Cho Jieun, Ha Sunghe, Lee Jooyoung, Kim Minsuk, Kim Hogene
Translational Research Centre on Rehabilitation Robots, National Rehabilitation Centre, Ministry of Health & Welfare, Seoul, South Korea.
Department of Sports Rehabilitation Medicine, Kyungil University, Gyeongsangbuk-do, Gyeongsan-si, South Korea.
Sci Rep. 2025 May 21;15(1):17653. doi: 10.1038/s41598-025-99710-5.

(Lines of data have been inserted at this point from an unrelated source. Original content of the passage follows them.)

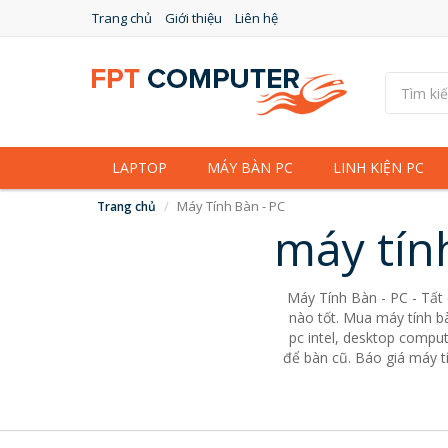
Trang chủ
Giới thiệu
Liên hệ
LAPTOP
MÁY BÀN PC
LINH KIỆN PC
Máy Tính Bàn - PC
Trang chủ
máy tín
Máy Tính Bàn - PC - Tất
nào tốt. Mua máy tính bà
pc intel, desktop comput
để bàn cũ. Báo giá máy tí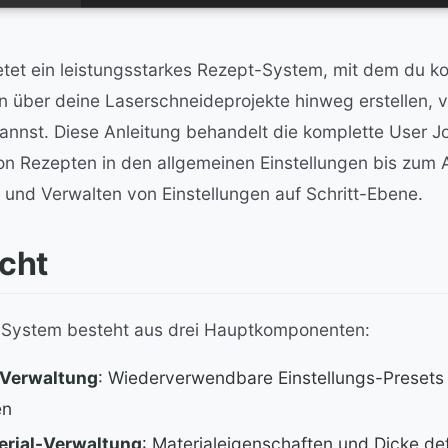
etet ein leistungsstarkes Rezept-System, mit dem du ko
en über deine Laserschneideprojekte hinweg erstellen, 
nnst. Diese Anleitung behandelt die komplette User J
von Rezepten in den allgemeinen Einstellungen bis zum
 und Verwalten von Einstellungen auf Schritt-Ebene.
cht
System besteht aus drei Hauptkomponenten:
-Verwaltung
: Wiederverwendbare Einstellungs-Presets 
en
rial-Verwaltung
: Materialeigenschaften und Dicke def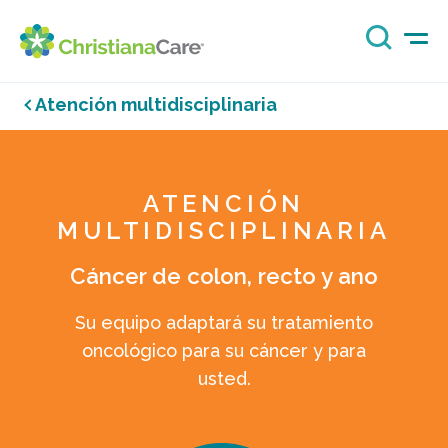
Atención multidisciplinaria
ATENCIÓN
MULTIDISCIPLINARIA
Cáncer de colon, recto y ano
Su equipo adaptará su tratamiento
oncológico para su cáncer y para
usted.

A comprehensive analysis integrating kinematic, kinetic, and electromyographic data to evaluate balance impairments in patients with stroke is lacking. We investigated balance disparities in patients with balance impairment following stroke using principal component analysis (PCA). The complete waveforms of lower-limb-joint angles, centre of pressure, and muscle activity in 43 stroke patients during four Berg Balance Scale (BBS) standing balance tasks were analysed. Multiple regression analysis using principal components (PCs) was conducted to predict BBS scores. Thirteen patients had balance impairments (BBS score < 45). Significant differences in bilateral standing PCs were observed between patients with and without balance impairments during the standing balance tasks (p < 0.2). The strongest predictor of BBS score was the performance of the paretic leg during quiet standing with open eyes (p < 0.01). Key contributors to balance impairment included bilateral sagittal plane ankle and pelvic joint angles, bilateral vertical ground response forces, and paretic plantar-flexor activation across all standing tasks. These findings highlight that postural control of the paretic limb is a key determinant of balance ability, with distinct balance strategies observed across ability levels. Additionally, PCA effectively quantified balance impairments, revealing significant associations with Fugl-Meyer lower extremity, ankle joint range of motion, and strength. These results emphasize the role of sagittal plane postural control and plantar-flexor activation in stability and suggest that PCA may be a valuable tool for developing targeted rehabilitation strategies.
目前缺乏一项综合运动学、动力学和肌电图数据以评估中风患者平衡障碍的分析研究。我们使用主成分分析(PCA)研究了中风后平衡障碍患者的平衡差异。分析了43名中风患者在四项伯格平衡量表(BBS)站立平衡任务期间下肢关节角度、压力中心和肌肉活动的完整波形。进行了使用主成分(PC)的多元回归分析以预测BBS评分。13名患者存在平衡障碍(BBS评分<45)。在站立平衡任务期间,有和没有平衡障碍的患者之间在双侧站立PC方面观察到显著差异(p<0.2)。BBS评分的最强预测因素是患侧腿在睁眼安静站立时的表现(p<0.01)。平衡障碍的关键因素包括所有站立任务中的双侧矢状面踝关节和骨盆关节角度、双侧垂直地面反作用力以及患侧跖屈肌激活。这些发现突出表明,患侧肢体的姿势控制是平衡能力的关键决定因素,在不同能力水平上观察到了不同的平衡策略。此外,PCA有效地量化了平衡障碍,揭示了与Fugl-Meyer下肢、踝关节活动范围和力量之间的显著关联。这些结果强调了矢状面姿势控制和跖屈肌激活在稳定性中的作用,并表明PCA可能是制定有针对性康复策略的有价值工具。